##### Text excerpt #####

The state is on the hook for $42 billion in unfunded pension, health care, and other retirement benefit liabilities for state employees. Folwell is worried about promises the state has made to its teachers and employees. He addressed those concerns Tuesday, Feb. 4, in his monthly “Ask Me Anything” teleconference.

North Carolina can afford to borrow $11 billion over the next 10 years, according to the 2020 Debt Affordability Study. Gov. Roy Cooper wants to begin using that credit by borrowing $3.9 billion to build and restore schools and sewer systems.

North Carolina’s public schools need an estimated $8 billion in renovations and construction. Its aging sewer systems will require between $17 billion and $26 billion in the next two decades, according to a 2017 water infrastructure report.

“We must build schools to get our children out of trailers and reduce class sizes, and a bond now at extremely low interest rates is affordable and necessary,” Cooper said in a news release.

But the state’s $42 billion in unfunded liabilities could cost state employees some of their benefits, or the state its ability to affordably borrow money, says Joseph Coletti, John Locke Foundation senior fellow.

#####

> **Work instructions**
a. Answer these questions from the North Carolina debt excerpt, one per line:
(i) How much can North Carolina afford to borrow over the next 10 years, according to the 2020 Debt Affordability Study?
(ii) What is the estimated cost of the renovations and construction that North Carolina's public schools need?
(iii) What position does Joseph Coletti hold at the John Locke Foundation?
b. Transcribe the rows starting with the line that contains "Schema: each photo" and going on through the last row, keeping both ends.

##### Available data #####

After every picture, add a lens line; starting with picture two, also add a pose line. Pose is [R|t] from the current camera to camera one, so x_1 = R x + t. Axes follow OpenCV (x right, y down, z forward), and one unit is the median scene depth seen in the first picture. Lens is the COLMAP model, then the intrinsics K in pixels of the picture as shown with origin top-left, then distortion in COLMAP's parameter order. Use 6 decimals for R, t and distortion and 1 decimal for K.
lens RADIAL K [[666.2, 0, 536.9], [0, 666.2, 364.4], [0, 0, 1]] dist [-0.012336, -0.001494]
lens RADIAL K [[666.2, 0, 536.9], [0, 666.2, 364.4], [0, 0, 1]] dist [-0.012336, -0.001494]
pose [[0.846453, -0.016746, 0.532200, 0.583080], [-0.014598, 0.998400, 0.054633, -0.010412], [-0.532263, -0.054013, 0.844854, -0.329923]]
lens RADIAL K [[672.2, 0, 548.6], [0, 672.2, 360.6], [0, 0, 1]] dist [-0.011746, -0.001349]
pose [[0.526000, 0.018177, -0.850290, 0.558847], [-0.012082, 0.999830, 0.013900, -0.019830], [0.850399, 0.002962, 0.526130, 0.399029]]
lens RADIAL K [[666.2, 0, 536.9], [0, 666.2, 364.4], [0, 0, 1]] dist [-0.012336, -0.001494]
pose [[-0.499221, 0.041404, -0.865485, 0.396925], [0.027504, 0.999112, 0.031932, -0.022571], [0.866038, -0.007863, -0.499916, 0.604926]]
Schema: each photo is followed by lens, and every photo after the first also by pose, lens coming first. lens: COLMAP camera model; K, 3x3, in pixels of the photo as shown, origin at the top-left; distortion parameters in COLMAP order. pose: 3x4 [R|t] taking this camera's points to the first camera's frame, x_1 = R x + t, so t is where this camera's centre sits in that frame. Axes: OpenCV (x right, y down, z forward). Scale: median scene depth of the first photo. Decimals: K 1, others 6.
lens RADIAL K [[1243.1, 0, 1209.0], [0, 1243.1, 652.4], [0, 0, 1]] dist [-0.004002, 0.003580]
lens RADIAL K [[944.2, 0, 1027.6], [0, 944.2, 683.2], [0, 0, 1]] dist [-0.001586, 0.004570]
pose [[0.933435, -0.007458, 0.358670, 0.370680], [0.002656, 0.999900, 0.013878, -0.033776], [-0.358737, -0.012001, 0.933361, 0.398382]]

#####

> **Exercise results**
a.
(i) $11 billion
(ii) $8 billion
(iii) Senior fellow

b.
Schema: each photo is followed by lens, and every photo after the first also by pose, lens coming first. lens: COLMAP camera model; K, 3x3, in pixels of the photo as shown, origin at the top-left; distortion parameters in COLMAP order. pose: 3x4 [R|t] taking this camera's points to the first camera's frame, x_1 = R x + t, so t is where this camera's centre sits in that frame. Axes: OpenCV (x right, y down, z forward). Scale: median scene depth of the first photo. Decimals: K 1, others 6.
lens RADIAL K [[1243.1, 0, 1209.0], [0, 1243.1, 652.4], [0, 0, 1]] dist [-0.004002, 0.003580]
lens RADIAL K [[944.2, 0, 1027.6], [0, 944.2, 683.2], [0, 0, 1]] dist [-0.001586, 0.004570]
pose [[0.933435, -0.007458, 0.358670, 0.370680], [0.002656, 0.999900, 0.013878, -0.033776], [-0.358737, -0.012001, 0.933361, 0.398382]]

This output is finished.